━━━ Data in this exercise
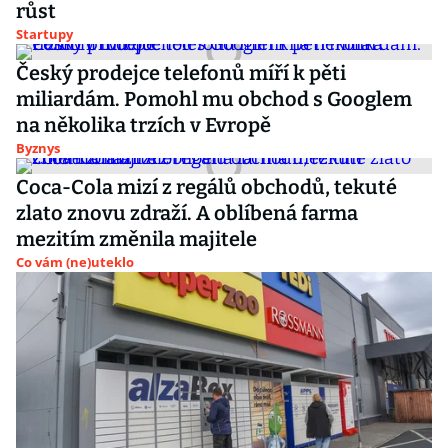
růst
Startupy
Český prodejce telefonů míří k pěti
miliardám. Pomohl mu obchod s Googlem
na několika trzích v Evropě
Byznys
Coca-Cola mizí z regálů obchodů, tekuté
zlato znovu zdraží. A oblíbená farma
mezitím změnila majitele
Co vám (ne)uteklo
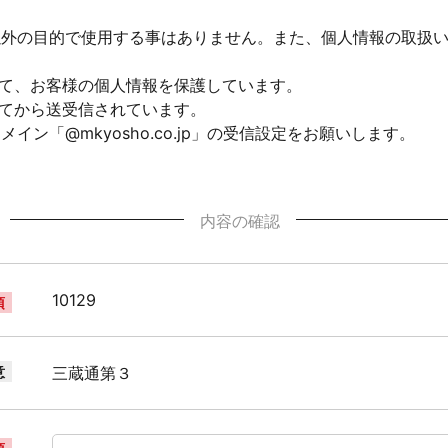
以外の目的で使用する事はありません。また、個人情報の取扱
して、お客様の個人情報を保護しています。
れてから送受信されています。
ン「@mkyosho.co.jp」の受信設定をお願いします。
内容の確認
10129
須
意
三蔵通第３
━━━━━━
Your instructions →
Here the job is to retype exactly the lines that start at the one containing "Coca-Cola mizí z regálů obchodů, tekuté" and run through the end of the records above, leaving out pictures.

Result for this exercise →
Coca-Cola mizí z regálů obchodů, tekuté
zlato znovu zdraží. A oblíbená farma
mezitím změnila majitele
Co vám (ne)uteklo
以外の目的で使用する事はありません。また、個人情報の取扱
して、お客様の個人情報を保護しています。
れてから送受信されています。
ン「@mkyosho.co.jp」の受信設定をお願いします。
内容の確認
10129
須
意
三蔵通第３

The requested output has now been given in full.